Behringer dropped a hands-on performance demo of the BMX hybrid sampling drum machine, giving the gear community its clearest look yet at what the company calls an original design that "copies its look and some features from the Oberheim DMX, like its retro 8/12-bit sample rates." The BMX is now open for pre-order at $459/£349, with first units scheduled to ship in May.

The machine sits firmly in inspired-by rather than clone territory. It features the original DMX sounds alongside analogue filters and, as described in product coverage, "a 8/12-bit sound engine for vintage grit, while adding a handful of contemporary enhancements, including a LCD screen, MIDI support and digital effects." That combination of crusty lo-fi character and modern utility is precisely the pitch Behringer has been building toward since teasing the BMX on Facebook and at the NAMM show in January.

On the sequencer side, the BMX is genuinely well-specified. Its 64-step sequencer handles polymetric and probabilistic sequencing, swing, flams and randomization, and can store up to 256 patterns and 16 songs. Pattern Mode lets you arrange those patterns into full songs; Song Mode chains songs together for live performance sets.

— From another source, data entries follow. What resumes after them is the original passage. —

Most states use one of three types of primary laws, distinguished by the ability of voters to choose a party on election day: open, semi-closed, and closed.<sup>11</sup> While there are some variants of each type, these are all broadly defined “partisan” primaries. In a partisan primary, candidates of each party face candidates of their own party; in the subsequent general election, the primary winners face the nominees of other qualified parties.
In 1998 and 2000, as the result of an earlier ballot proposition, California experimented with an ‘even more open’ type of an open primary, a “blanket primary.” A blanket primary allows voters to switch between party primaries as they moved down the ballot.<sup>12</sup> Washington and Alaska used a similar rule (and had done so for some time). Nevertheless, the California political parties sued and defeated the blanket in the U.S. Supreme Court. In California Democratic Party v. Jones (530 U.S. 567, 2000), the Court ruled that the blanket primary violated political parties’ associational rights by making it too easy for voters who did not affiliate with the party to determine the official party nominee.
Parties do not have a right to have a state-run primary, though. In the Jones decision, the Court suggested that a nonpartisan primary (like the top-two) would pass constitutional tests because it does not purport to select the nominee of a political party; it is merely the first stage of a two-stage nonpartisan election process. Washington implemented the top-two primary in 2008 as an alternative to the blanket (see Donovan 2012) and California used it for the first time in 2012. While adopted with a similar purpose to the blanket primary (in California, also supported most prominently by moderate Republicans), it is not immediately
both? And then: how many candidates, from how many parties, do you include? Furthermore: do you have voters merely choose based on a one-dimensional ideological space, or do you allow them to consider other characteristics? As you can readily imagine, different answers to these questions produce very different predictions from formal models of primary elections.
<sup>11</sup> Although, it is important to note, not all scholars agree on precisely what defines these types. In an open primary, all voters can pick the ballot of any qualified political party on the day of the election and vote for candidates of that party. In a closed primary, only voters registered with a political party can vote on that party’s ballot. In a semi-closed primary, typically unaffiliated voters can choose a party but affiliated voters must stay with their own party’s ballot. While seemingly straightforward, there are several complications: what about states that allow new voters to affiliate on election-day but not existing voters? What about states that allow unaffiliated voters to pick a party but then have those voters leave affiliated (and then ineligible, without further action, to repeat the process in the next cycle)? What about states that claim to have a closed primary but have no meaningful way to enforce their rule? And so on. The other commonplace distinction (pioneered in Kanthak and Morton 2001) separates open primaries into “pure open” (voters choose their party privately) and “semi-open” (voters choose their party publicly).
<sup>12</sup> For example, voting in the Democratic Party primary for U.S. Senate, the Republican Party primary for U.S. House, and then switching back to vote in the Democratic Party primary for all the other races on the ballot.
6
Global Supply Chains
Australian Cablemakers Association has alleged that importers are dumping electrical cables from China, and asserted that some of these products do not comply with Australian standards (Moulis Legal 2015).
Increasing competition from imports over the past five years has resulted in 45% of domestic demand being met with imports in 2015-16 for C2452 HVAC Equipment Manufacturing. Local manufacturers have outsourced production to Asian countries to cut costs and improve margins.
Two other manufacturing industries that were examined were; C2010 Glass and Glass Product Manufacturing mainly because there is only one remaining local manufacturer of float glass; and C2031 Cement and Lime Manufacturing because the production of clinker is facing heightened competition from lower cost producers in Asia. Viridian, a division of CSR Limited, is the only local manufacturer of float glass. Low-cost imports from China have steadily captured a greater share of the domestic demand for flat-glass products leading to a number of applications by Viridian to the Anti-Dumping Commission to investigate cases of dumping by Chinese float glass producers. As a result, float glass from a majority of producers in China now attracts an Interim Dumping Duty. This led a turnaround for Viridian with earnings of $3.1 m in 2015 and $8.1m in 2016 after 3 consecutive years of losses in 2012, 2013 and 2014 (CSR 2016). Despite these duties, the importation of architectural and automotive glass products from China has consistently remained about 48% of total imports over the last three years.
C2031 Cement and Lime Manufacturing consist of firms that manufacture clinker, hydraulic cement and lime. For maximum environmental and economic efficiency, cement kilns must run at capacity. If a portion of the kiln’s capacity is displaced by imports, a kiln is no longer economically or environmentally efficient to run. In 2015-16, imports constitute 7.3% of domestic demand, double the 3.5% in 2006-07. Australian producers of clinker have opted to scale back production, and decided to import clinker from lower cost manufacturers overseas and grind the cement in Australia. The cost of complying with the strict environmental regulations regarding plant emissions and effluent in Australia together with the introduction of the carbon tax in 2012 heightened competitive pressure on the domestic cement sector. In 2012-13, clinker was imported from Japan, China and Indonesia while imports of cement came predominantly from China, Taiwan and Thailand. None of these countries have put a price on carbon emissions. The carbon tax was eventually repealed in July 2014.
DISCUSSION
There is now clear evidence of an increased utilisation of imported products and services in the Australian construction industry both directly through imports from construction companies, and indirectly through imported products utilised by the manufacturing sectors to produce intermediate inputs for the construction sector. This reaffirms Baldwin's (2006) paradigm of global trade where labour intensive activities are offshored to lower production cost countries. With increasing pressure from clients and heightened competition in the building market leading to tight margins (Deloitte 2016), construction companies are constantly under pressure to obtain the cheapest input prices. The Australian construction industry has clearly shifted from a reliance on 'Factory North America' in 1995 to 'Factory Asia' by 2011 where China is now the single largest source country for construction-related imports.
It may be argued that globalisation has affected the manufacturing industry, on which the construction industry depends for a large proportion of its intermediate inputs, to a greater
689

The I/O list punches above the price point: MIDI In, Out and Thru over 5-pin DIN, USB MIDI, a 1/4" stereo output, headphone output, three trigger outputs, sync in/out, eight channel outputs, and a line input for sampling. Behringer does not list a US price on its own site, but several US vendors have the BMX up for pre-order at the same $459 figure seen internationally.

AI-generated illustration
AI-generated illustration

The Oberheim DMX that inspired all of this was no minor footnote. Released in 1980, it was the second digital drum machine to hit the commercial market, arriving just behind the Linn LM-1. Its snaps and claps turned up across early hip-hop productions, on New Order's "Blue Monday," and on The Police's "Every Breath You Take" — a résumé that explains why its sonic character remains worth chasing in 2026.

Community reaction to the demo has been characteristically blunt. One Synthtopia commenter summarized the design lineage with the observation: "So its the 8 voice version of their drum machine with a dmx skin instead of the lm skin… got it." Another commenter pushed back on the article's technical wording, writing "According to this clip at 3:12, what you wrote is not the case: [...] Right? Is this a budget version of a budget version?" The comparison to Behringer's LM Drum also came up repeatedly, with at least one reader preferring that unit's sliders and 12-sound layout over the BMX's pad-focused approach. The demo presenter's energy did win some converts: "I like the dude's infectious enthusiasm for the BMX and Wave," one commenter wrote. "[...] It actually sounds really nice. Does help that this dude is super talented."

The BMX arrives just days after Behringer unveiled the JN-80, its eight-voice Juno-60 clone, keeping the company on an aggressive release cadence through the first quarter of 2026. Whether the DMX's iconic grit translates faithfully through an 8/12-bit engine at this price will be tested properly when first units reach buyers in May.